Not sure what to say; lots of funny feelings. For days, I’ve had those pounding bells from Tosca in my head, tiredness, and all the usual. I’ve emerged into the sunlight today after my last exam, in a slightly funny sort of mood. I think I’m happy, but sad, regretful, relieved, and more. It’ll take a while before I can describe it and move on. What a four years! Praise be to God who gives life and more. Not to us, not to us be the glory, but to God who in his surpassing faithfulness hasn’t left us to wallow in life, going from exams to parties to more work, fleeting toil and pleasures, but gives us the deepest, truest, new life entirely, so that God the eternal Father himself can receive us before himself, and give us his worship as a goal and honour.
Work has been good, knowing it’s for him, the seminars and sheets and bits and pieces all year, in which, despite my moaning, I have been getting through some good maths each week, as well as the crunch time in the last few weeks. Fun ahead is also wonderful only in knowing what relationships really are when we see them in the light of Christ’s relationship to us; parties and other temporary pleasures satisfying only when we work to set our desires on remembering the joy the come and understand the few weeks revels ahead in that context.
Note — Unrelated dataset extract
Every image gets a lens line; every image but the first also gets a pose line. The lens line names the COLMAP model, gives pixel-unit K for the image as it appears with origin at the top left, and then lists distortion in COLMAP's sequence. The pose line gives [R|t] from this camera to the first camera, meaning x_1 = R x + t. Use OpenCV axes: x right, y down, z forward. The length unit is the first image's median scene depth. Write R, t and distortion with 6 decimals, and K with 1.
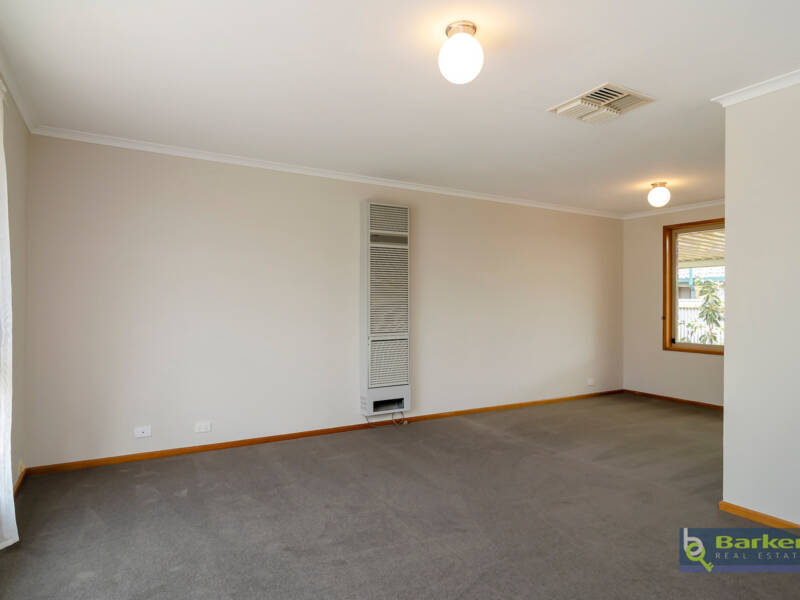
lens RADIAL K [[493.8, 0, 400.0], [0, 493.8, 300.0], [0, 0, 1]] dist [0.001805, 0.000579]
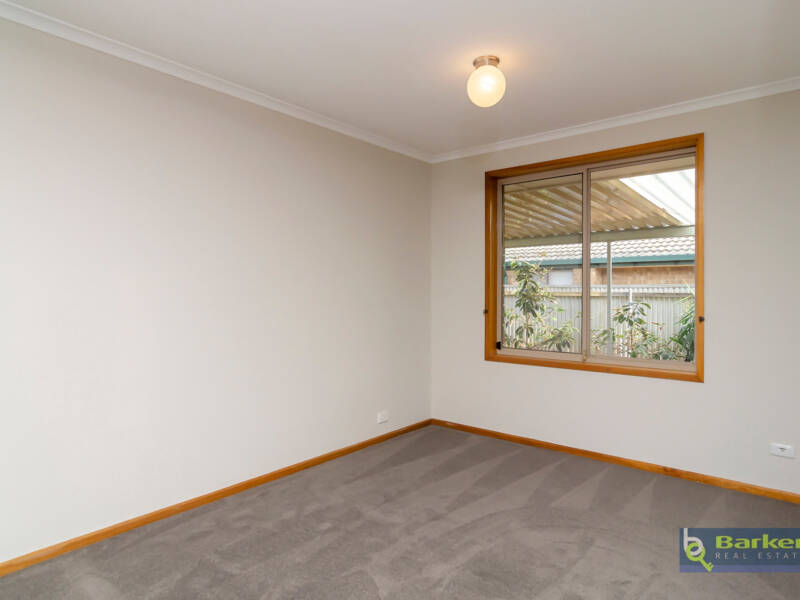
lens RADIAL K [[493.8, 0, 400.0], [0, 493.8, 300.0], [0, 0, 1]] dist [0.001805, 0.000579]
pose [[0.942179, -0.011065, 0.334928, 0.190182], [0.003052, 0.999697, 0.024440, 0.003561], [-0.335096, -0.022004, 0.941927, 0.388178]]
What a good and faithful Lord we have, who comforts every heart which calls on him before exams to ask for repentance and a new direction that satisfies, and all the more will take us in in May week when we drink and find that the world is not enough! Who can count himself rich to gain the whole of Cambridge, if he forfeit his soul?
So, I’m free now, from one job and one lifestyle, but Christ offers for us to be anchored not just to the familiar and predictable, but in the unshakeable. I’ll be getting out and hitting May week, and I’ll have something wonderful to sing of his works among my friends. That’s life to the full.